▸ Goal of the exercise: Rewrite all the rows below, replacing "Peshawar" with "Lahore" wherever it occurs and leaving every other part unchanged.

▸ Extracted records:
»»

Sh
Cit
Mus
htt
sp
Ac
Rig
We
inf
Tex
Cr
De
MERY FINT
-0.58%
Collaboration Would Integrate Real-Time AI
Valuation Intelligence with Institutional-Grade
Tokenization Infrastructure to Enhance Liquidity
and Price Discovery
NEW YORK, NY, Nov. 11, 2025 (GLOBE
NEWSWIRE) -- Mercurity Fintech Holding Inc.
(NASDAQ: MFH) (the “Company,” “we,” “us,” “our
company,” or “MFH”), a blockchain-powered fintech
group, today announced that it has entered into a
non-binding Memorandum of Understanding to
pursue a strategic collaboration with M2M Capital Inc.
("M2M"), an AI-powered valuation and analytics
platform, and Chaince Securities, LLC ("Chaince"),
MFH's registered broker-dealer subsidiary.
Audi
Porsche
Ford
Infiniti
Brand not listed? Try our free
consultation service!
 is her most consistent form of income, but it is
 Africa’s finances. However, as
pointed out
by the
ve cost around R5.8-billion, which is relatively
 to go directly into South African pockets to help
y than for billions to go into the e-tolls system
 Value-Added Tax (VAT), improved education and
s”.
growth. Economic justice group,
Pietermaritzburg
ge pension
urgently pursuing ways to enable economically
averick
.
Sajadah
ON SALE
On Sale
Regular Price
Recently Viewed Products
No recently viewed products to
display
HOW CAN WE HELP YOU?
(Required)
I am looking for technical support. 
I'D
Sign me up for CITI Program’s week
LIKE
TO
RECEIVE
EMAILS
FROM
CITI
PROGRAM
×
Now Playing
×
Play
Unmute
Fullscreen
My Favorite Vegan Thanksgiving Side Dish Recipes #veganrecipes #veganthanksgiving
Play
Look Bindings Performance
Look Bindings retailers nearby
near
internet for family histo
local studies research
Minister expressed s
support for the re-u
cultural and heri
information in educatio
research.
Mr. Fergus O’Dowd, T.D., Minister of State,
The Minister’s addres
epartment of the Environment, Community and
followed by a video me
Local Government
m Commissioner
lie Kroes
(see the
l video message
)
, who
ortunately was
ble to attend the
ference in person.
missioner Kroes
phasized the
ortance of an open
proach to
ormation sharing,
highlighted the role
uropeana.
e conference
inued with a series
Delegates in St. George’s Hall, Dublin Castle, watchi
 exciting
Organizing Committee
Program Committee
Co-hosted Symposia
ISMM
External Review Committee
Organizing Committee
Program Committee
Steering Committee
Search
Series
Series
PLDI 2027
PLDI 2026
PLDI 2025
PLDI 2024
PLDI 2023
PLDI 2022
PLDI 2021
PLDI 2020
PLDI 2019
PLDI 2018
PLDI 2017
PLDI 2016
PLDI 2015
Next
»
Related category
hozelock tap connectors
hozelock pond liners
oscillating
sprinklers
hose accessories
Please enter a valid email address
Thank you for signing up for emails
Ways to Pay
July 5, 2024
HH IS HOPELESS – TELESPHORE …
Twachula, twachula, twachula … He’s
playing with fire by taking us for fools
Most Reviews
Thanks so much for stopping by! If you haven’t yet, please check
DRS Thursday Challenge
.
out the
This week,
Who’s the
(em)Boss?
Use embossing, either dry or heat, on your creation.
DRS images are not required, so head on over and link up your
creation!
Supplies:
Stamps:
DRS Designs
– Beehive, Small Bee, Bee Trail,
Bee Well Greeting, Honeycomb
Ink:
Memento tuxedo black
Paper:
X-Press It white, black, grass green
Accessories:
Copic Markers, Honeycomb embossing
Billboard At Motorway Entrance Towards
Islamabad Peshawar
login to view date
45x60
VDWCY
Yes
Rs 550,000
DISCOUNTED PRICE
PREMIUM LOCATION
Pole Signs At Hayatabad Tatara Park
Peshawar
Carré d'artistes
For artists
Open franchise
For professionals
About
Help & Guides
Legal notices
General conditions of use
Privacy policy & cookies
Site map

««

▸ Problem solution:
Sh
Cit
Mus
htt
sp
Ac
Rig
We
inf
Tex
Cr
De
MERY FINT
-0.58%
Collaboration Would Integrate Real-Time AI
Valuation Intelligence with Institutional-Grade
Tokenization Infrastructure to Enhance Liquidity
and Price Discovery
NEW YORK, NY, Nov. 11, 2025 (GLOBE
NEWSWIRE) -- Mercurity Fintech Holding Inc.
(NASDAQ: MFH) (the “Company,” “we,” “us,” “our
company,” or “MFH”), a blockchain-powered fintech
group, today announced that it has entered into a
non-binding Memorandum of Understanding to
pursue a strategic collaboration with M2M Capital Inc.
("M2M"), an AI-powered valuation and analytics
platform, and Chaince Securities, LLC ("Chaince"),
MFH's registered broker-dealer subsidiary.
Audi
Porsche
Ford
Infiniti
Brand not listed? Try our free
consultation service!
 is her most consistent form of income, but it is
 Africa’s finances. However, as
pointed out
by the
ve cost around R5.8-billion, which is relatively
 to go directly into South African pockets to help
y than for billions to go into the e-tolls system
 Value-Added Tax (VAT), improved education and
s”.
growth. Economic justice group,
Pietermaritzburg
ge pension
urgently pursuing ways to enable economically
averick
.
Sajadah
ON SALE
On Sale
Regular Price
Recently Viewed Products
No recently viewed products to
display
HOW CAN WE HELP YOU?
(Required)
I am looking for technical support. 
I'D
Sign me up for CITI Program’s week
LIKE
TO
RECEIVE
EMAILS
FROM
CITI
PROGRAM
×
Now Playing
×
Play
Unmute
Fullscreen
My Favorite Vegan Thanksgiving Side Dish Recipes #veganrecipes #veganthanksgiving
Play
Look Bindings Performance
Look Bindings retailers nearby
near
internet for family histo
local studies research
Minister expressed s
support for the re-u
cultural and heri
information in educatio
research.
Mr. Fergus O’Dowd, T.D., Minister of State,
The Minister’s addres
epartment of the Environment, Community and
followed by a video me
Local Government
m Commissioner
lie Kroes
(see the
l video message
)
, who
ortunately was
ble to attend the
ference in person.
missioner Kroes
phasized the
ortance of an open
proach to
ormation sharing,
highlighted the role
uropeana.
e conference
inued with a series
Delegates in St. George’s Hall, Dublin Castle, watchi
 exciting
Organizing Committee
Program Committee
Co-hosted Symposia
ISMM
External Review Committee
Organizing Committee
Program Committee
Steering Committee
Search
Series
Series
PLDI 2027
PLDI 2026
PLDI 2025
PLDI 2024
PLDI 2023
PLDI 2022
PLDI 2021
PLDI 2020
PLDI 2019
PLDI 2018
PLDI 2017
PLDI 2016
PLDI 2015
Next
»
Related category
hozelock tap connectors
hozelock pond liners
oscillating
sprinklers
hose accessories
Please enter a valid email address
Thank you for signing up for emails
Ways to Pay
July 5, 2024
HH IS HOPELESS – TELESPHORE …
Twachula, twachula, twachula … He’s
playing with fire by taking us for fools
Most Reviews
Thanks so much for stopping by! If you haven’t yet, please check
DRS Thursday Challenge
.
out the
This week,
Who’s the
(em)Boss?
Use embossing, either dry or heat, on your creation.
DRS images are not required, so head on over and link up your
creation!
Supplies:
Stamps:
DRS Designs
– Beehive, Small Bee, Bee Trail,
Bee Well Greeting, Honeycomb
Ink:
Memento tuxedo black
Paper:
X-Press It white, black, grass green
Accessories:
Copic Markers, Honeycomb embossing
Billboard At Motorway Entrance Towards
Islamabad Lahore
login to view date
45x60
VDWCY
Yes
Rs 550,000
DISCOUNTED PRICE
PREMIUM LOCATION
Pole Signs At Hayatabad Tatara Park
Lahore
Carré d'artistes
For artists
Open franchise
For professionals
About
Help & Guides
Legal notices
General conditions of use
Privacy policy & cookies
Site map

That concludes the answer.